Dying Matters

World Cultures Curator Antonia Lovelace gives a sneak preview of the new Dying Matters display at Leeds City Museum

Death is perhaps the one experience that unites people the world over. But even though every person experiences death and dying, we can often shy away from talking about it.

The curators and community team at Leeds Museums and Galleries have linked up with the Leeds steering group of the national Dying Matters initiative to bring this topic to the fore for a seven month display in the Leeds Gallery at Leeds City Museum.
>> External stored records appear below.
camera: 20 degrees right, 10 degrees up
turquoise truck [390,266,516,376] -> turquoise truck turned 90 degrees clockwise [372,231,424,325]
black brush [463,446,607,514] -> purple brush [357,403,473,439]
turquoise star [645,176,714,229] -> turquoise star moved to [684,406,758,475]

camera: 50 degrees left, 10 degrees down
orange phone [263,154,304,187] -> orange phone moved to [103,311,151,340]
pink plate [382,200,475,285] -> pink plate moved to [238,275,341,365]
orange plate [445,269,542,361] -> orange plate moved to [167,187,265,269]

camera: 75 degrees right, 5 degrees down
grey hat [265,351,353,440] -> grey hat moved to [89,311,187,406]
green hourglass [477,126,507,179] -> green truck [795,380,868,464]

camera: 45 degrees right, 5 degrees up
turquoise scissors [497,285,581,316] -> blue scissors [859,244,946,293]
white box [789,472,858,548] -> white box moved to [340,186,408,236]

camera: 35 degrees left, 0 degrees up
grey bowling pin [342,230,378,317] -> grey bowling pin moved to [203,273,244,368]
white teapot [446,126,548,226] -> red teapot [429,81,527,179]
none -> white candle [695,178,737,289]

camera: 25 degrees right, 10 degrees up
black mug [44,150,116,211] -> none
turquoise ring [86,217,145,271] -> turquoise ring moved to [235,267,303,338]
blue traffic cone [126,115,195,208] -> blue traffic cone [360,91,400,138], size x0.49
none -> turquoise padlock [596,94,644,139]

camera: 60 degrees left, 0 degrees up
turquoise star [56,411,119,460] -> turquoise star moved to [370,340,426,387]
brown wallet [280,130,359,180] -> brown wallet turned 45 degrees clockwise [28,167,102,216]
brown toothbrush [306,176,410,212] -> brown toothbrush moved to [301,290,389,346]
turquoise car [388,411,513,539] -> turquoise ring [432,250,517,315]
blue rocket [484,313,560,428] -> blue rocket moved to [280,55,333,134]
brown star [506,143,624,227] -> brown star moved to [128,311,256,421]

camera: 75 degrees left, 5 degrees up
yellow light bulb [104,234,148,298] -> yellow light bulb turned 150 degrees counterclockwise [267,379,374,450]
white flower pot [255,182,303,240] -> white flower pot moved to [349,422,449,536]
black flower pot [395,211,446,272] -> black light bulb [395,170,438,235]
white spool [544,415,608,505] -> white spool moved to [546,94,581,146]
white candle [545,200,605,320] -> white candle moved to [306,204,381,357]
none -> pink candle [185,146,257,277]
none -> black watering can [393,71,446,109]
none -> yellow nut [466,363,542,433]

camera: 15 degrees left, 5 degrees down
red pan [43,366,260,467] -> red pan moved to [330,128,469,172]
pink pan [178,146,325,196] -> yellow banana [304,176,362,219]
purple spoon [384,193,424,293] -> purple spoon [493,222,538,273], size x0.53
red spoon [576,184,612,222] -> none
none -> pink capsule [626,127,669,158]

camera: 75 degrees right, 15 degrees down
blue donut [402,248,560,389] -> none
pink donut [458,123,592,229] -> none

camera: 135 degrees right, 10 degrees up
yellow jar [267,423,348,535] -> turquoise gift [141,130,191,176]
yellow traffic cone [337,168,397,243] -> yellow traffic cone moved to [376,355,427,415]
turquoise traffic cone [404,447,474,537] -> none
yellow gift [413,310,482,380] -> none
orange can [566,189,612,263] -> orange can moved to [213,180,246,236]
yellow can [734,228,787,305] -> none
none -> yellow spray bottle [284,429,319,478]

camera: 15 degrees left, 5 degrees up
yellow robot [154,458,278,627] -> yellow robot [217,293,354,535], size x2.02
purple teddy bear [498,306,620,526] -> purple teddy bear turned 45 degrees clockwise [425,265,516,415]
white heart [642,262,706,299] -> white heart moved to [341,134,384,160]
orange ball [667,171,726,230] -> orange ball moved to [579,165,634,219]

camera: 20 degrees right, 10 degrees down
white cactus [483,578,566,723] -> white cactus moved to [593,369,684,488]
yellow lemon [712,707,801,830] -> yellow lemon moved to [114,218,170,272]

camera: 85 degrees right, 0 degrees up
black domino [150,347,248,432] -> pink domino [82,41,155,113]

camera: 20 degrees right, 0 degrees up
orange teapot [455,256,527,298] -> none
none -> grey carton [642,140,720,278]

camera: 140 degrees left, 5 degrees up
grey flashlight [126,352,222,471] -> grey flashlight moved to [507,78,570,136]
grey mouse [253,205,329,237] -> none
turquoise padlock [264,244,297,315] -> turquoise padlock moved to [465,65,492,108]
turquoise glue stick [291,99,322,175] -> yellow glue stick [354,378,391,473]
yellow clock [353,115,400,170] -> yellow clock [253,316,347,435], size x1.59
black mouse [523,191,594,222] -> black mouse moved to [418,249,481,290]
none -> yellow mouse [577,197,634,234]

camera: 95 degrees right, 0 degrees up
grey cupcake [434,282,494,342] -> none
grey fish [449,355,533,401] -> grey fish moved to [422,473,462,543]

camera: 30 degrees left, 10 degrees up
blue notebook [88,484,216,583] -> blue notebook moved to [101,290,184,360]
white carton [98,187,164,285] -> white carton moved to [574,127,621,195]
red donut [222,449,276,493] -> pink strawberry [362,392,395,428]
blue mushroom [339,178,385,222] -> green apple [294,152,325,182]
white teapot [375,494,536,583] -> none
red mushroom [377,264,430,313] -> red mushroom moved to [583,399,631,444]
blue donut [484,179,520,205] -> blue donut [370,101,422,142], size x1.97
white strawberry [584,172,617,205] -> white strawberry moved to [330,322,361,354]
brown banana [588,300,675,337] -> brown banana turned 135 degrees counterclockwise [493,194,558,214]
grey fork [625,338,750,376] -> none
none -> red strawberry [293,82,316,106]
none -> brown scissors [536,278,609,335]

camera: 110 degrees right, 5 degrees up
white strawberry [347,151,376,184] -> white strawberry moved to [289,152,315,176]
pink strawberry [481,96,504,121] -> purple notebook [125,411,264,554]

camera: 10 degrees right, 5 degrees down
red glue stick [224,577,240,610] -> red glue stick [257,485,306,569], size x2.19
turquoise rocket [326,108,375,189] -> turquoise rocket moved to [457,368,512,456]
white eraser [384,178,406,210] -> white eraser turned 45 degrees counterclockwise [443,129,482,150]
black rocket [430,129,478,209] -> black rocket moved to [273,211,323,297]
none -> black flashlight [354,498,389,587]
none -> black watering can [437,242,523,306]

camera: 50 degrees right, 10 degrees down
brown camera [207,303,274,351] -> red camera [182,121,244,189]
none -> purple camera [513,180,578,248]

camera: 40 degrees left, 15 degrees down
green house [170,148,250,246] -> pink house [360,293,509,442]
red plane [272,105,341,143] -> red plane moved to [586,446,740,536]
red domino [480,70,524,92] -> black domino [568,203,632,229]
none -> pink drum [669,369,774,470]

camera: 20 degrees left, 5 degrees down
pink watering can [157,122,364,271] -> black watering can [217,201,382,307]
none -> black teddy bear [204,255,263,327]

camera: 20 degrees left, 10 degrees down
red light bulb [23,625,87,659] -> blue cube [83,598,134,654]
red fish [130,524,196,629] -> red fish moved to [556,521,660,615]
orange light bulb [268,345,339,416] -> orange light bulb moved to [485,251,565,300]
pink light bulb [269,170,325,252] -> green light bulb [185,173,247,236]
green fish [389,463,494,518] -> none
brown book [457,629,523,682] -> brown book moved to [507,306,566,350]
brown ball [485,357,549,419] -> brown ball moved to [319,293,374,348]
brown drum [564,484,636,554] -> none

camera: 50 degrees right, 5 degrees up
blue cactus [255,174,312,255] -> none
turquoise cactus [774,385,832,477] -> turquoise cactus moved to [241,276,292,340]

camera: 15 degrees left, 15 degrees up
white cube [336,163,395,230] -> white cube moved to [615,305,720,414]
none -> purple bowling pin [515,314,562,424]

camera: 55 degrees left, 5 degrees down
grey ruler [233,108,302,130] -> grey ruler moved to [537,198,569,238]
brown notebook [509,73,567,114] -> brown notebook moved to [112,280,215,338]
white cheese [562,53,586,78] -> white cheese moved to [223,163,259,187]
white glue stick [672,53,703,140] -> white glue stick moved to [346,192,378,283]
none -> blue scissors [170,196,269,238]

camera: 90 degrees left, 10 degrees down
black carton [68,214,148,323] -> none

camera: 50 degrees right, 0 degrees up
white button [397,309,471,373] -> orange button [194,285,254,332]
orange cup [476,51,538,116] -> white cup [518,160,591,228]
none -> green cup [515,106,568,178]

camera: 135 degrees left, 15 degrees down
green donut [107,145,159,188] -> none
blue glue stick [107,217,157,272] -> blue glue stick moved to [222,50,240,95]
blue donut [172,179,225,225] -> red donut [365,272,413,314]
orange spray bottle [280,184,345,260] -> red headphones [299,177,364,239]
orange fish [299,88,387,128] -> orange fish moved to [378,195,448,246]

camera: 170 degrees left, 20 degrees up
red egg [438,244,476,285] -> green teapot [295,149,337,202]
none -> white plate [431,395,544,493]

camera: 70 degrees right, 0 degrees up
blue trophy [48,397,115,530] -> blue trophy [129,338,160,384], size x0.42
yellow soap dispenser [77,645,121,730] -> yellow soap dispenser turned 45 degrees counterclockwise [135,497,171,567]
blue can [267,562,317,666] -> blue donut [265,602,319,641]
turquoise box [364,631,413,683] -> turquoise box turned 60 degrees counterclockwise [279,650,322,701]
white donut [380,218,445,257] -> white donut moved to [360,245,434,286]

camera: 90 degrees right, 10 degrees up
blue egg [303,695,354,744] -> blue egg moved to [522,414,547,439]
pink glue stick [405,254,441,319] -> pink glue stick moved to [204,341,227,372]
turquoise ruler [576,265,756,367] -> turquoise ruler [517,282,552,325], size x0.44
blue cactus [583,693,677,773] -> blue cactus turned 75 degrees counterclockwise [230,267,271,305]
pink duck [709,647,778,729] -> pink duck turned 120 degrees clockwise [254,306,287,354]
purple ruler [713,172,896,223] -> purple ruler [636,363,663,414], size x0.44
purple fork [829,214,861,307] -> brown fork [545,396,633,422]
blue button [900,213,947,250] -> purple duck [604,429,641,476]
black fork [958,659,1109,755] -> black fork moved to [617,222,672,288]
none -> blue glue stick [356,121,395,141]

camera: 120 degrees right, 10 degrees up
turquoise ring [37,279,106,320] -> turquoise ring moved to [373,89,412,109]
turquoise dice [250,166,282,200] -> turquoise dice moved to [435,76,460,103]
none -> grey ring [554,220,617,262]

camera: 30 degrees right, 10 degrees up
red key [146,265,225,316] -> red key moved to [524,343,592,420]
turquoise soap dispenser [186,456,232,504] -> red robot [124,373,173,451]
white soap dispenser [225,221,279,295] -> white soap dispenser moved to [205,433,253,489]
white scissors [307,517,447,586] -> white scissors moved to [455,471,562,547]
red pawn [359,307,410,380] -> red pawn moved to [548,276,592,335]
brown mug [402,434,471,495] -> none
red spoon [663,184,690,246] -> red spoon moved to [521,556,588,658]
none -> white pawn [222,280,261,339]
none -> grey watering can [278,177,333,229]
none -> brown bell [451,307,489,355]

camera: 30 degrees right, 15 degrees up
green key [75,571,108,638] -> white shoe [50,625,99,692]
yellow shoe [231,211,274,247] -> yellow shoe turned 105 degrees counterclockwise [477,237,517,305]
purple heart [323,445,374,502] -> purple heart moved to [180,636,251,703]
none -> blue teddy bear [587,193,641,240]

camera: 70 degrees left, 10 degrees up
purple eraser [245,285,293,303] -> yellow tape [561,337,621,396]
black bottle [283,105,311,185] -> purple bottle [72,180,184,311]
The topic of death and dying is a very sensitive one, so we are working hard to deal with it appropriately, and promote positive debate.

The display, situated at the contemporary end of the Leeds Gallery, will look at funerals, preparation, sorting the deceased’s effects, memorials and the afterlife.

The museum’s collections host a huge variety of material, from Neolithic cinerary urns to 19th century bier carts, wills and funeral tea adverts, Chinese ancestor tablets, Chinese dolls wearing straw and white funeral clothes (pictured above), African memorial figures, winged angels and Mexican Day of the Dead paper cuts.

The curators have also collected new items, and borrowed a contemporary basketry wicker coffin, to modernise the selection.

Community Curator Marek films an interview for one of the Dying Matters films.

Two new films have also been commissioned, one with interviews taken at St Gemma’s and Wheatfields hospices, the other showing five Leeds people talking about Death and the Afterlife, which includes interviews with Xina Gooding of Hugh Gooding Funerals, and with the humanist bereavement counsellor and funeral officiant Bob Bury.

See the Dying Matters display at Leeds City Museum, 16 Dec – 30 July 2017.